American opera is in a sustained period of ‘prima le parole’, focused less on pushing musical boundaries and more on creating effective theatre, with clear text-setting and themes that resonant with contemporary audiences. That has led to more than a few stolid, earnest and musically inert works, in which the orchestra functions like a dithering continuo ensemble adding commentary to anodyne and well-intentioned political theatre. Mazzoli’s work rises far above that, with a surreal and sometimes gothic storyline (fashioned by librettist Royce Vavrek after a short story by Karen Russell) that opens up musical possibilities. Among them is a haunting prologue sung by the father figure, dubbed here ‘Pa’, and sung with great force and vocal warmth by baritone John Moore.
Pa’s prologue sets the stage: ‘Uncle Sam is rich enough to give us all a farm’, he sings, a reference to the Homestead Act of 1862, which gave land to settlers willing to work it and improve it – hence the opera’s title. Through those efforts they would eventually receive title to it, and the desperate need to be favourably appraised by the government inspector is the core tension of the work. Although the opera dates from 2018 and the short story that inspired it from 2013, the subject matter flays the myth off the bones of an American narrative that is now at the core of the country’s moral awakening. This land was never empty, and its reapportionment to a mostly white, European-derived settler class is among the essential and original sins of American identity.

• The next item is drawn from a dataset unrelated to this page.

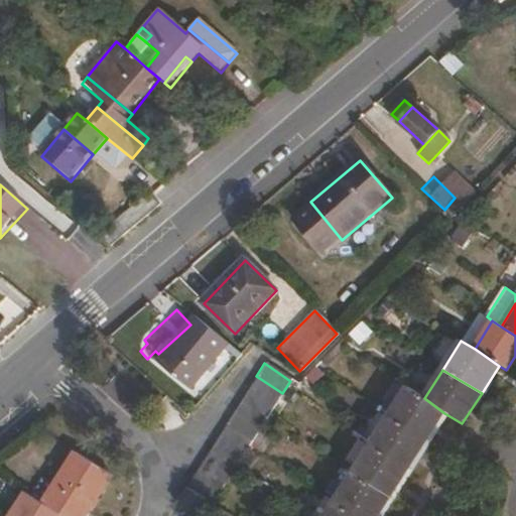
[(282,393),(256,376),(249,388),(274,405),(282,393)]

Mazzoli’s score is rich in percussion, touches on folk fiddle tunes and includes a small complement of winds and a trumpet, along with piano, harpsichord and harp. But the dominant texture is one of smooth, sustained, tremulous sounds, which underscore the eeriness of a story that includes the ghosts of dead children and a mysterious figure, called the Sodbuster, who functions as a figure of both death and judgement. Christopher Rountree conducts the International Contemporary Ensemble and a cast that includes a harrowing performance by tenor Michael Slattery as the young son of a troubled pioneer family, Andrew Harris as the Sodbuster and Talise Trevigne as the mother of the doomed clan.
In 2018 the Metropolitan Opera announced that it had commissioned a new mainstage opera from Mazzoli. This score, and this fine recording, should whet appetites more broadly for that debut, which is highly anticipated by those who already know her work.